On se souvient de Martin Kippenberger (Dortmund, 1953 – Vienne, 1997) pour son humour et son irrévérence. Sa devise : «Jeder Künstler ist ein Mensch»1, détourne la célèbre maxime de Joseph Beuys «Jeder Mensch ist ein Künstler»2. Par un renversement de sens, la citation s’emploie ici pour attaquer le cliché du génie créateur.
Au début des années 1980, l’ironie de Kippi et ses amis de Düsseldorf (Werner Büttner et les frères Oehlen) s’oppose alors au sérieux du Neue Wilde Kunst. Les Nouveaux Fauves berlinois prônent un retour à l’expressionnisme en peinture et à l’héroïsation de l’auteur.
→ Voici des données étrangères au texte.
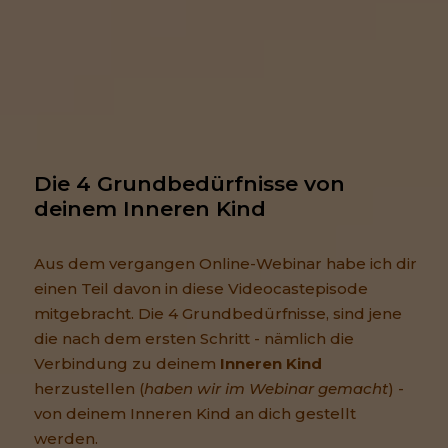
Die 4 Grundbedürfnisse von 
deinem Inneren Kind
Aus dem vergangen Online-Webinar habe ich dir
einen Teil davon in diese Videocastepisode
mitgebracht. Die 4 Grundbedürfnisse, sind jene
die nach dem ersten Schritt - nämlich die
Verbindung zu deinem
Inneren Kind
herzustellen (
haben wir im Webinar gemacht
) -
von deinem Inneren Kind an dich gestellt
werden.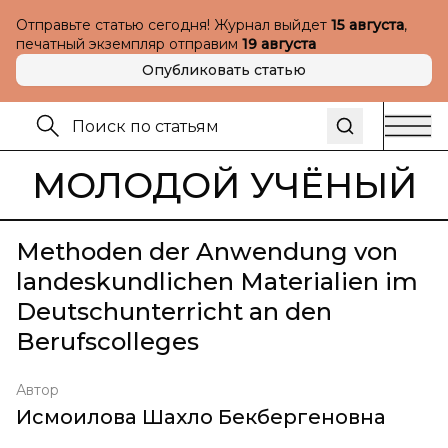
Отправьте статью сегодня! Журнал выйдет
15 августа
,
печатный экземпляр отправим
19 августа
Опубликовать статью
МОЛОДОЙ УЧЁНЫЙ
Methoden der Anwendung von
landeskundlichen Materialien im
Deutschunterricht an den
Berufscolleges
Автор
Исмоилова Шахло Бекбергеновна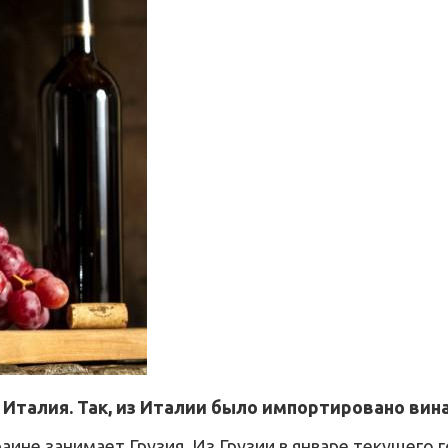
талия. Так, из Италии было импортировано вина 
раине занимает Грузия. Из Грузии в январе текущего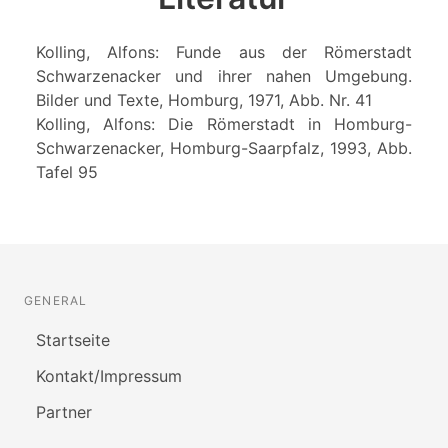
Kolling, Alfons: Funde aus der Römerstadt
Schwarzenacker und ihrer nahen Umgebung.
Bilder und Texte, Homburg, 1971, Abb. Nr. 41
Kolling, Alfons: Die Römerstadt in Homburg-
Schwarzenacker, Homburg-Saarpfalz, 1993, Abb.
Tafel 95
GENERAL
Startseite
Kontakt/Impressum
Partner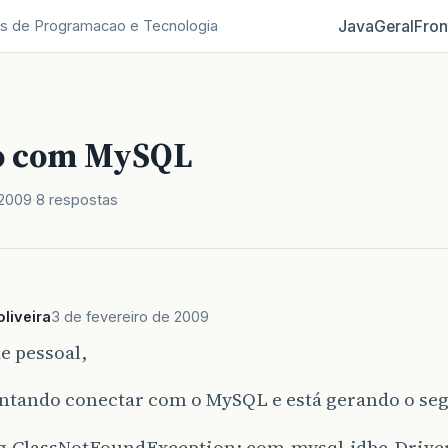
Java
Geral
Fron
s de Programacao e Tecnologia
o com MySQL
 2009
8 respostas
liveira
3 de fevereiro de 2009
e pessoal,
entando conectar com o MySQL e está gerando o seg
ng.ClassNotFoundException: com.mysql.jdbc.Drive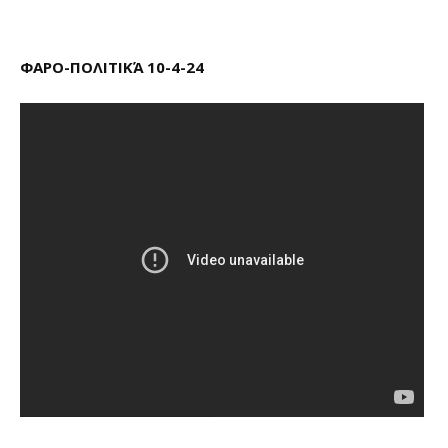
ΦΑΡΟ-ΠΟΛΙΤΙΚΆ 10-4-24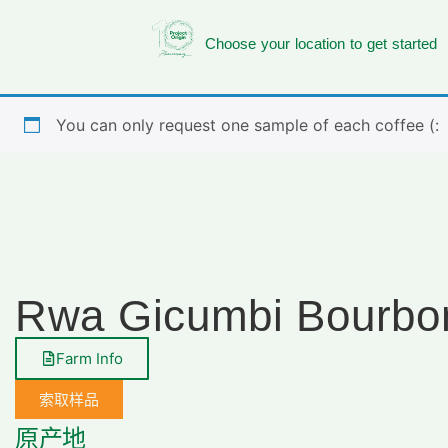
Choose your location to get started
You can only request one sample of each coffee (:
Rwa Gicumbi Bourb
Farm Info
索取样品
原产地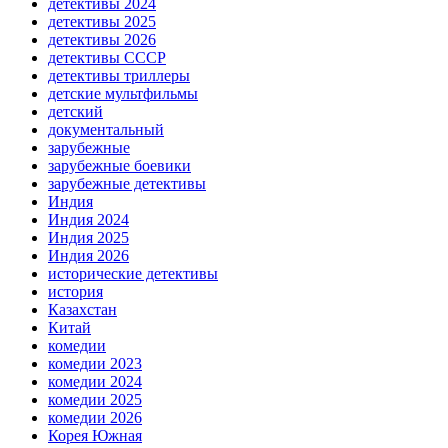
детективы 2024
детективы 2025
детективы 2026
детективы СССР
детективы триллеры
детские мультфильмы
детский
документальный
зарубежные
зарубежные боевики
зарубежные детективы
Индия
Индия 2024
Индия 2025
Индия 2026
исторические детективы
история
Казахстан
Китай
комедии
комедии 2023
комедии 2024
комедии 2025
комедии 2026
Корея Южная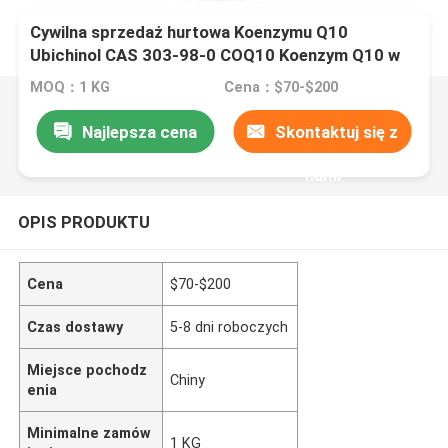
Cywilna sprzedaż hurtowa Koenzymu Q10
Ubichinol CAS 303-98-0 COQ10 Koenzym Q10 w
proszku
MOQ：1 KG
Cena：$70-$200
Najlepsza cena
Skontaktuj się z
nami
OPIS PRODUKTU
Cena
$70-$200
Czas dostawy
5-8 dni roboczych
Miejsce pochodz
Chiny
enia
Minimalne zamów
1 KG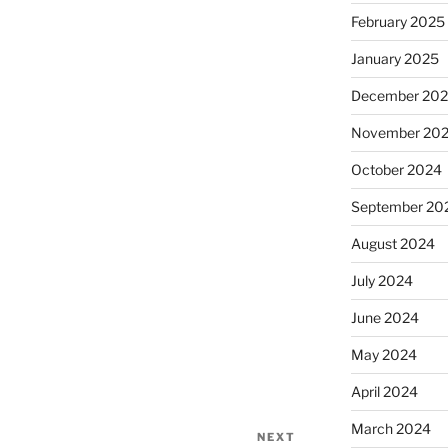
February 2025
January 2025
December 20
November 20
October 2024
September 20
August 2024
July 2024
June 2024
May 2024
April 2024
March 2024
NEXT
Next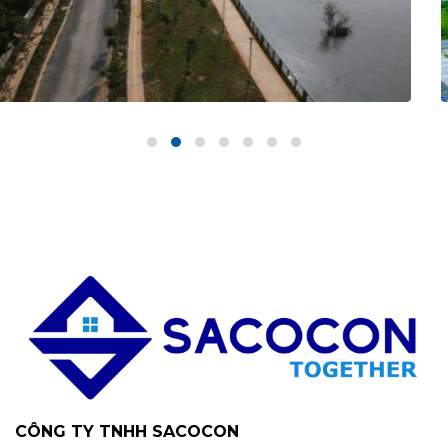
DỰ ÁN KHÁC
Animé d’un esprit ludique et iconoclaste, le jeune Kippenberger parodie les maîtres du XXe siècle. En 1985, une photographie de Douglas Duncan3 illustre les cartons d’invitation d’une exposition4 de l’artiste allemand. Sur cette image, Pablo Picasso pose simplement vêtu d’un slip kangourou élégamment remonté jusqu’au nombril. Trois ans plus tard, Kippi adopte la même allure dans une série d’autoportraits plutôt dévalorisants. En 1996, l’auteur des Demoiselles est à nouveau évoqué dans la série Jacqueline, The Paintings Pablo Couldn’t Paint Anymore. Kippenberger se permet ici de parachever la série des portraits de Jacqueline Roque entamée presque cinquante ans plus tôt par Picasso. La même année, la silhouette de Matisse apparait au milieu d’une farandole d’hommes-araignées. Reprenant la composition de La Danse de 19095, l’affiche de l’exposition Kippenberger chez Soardi6 prouve que le sens du rythme des superhéros égale les chefs-d’œuvre de l’Hermitage.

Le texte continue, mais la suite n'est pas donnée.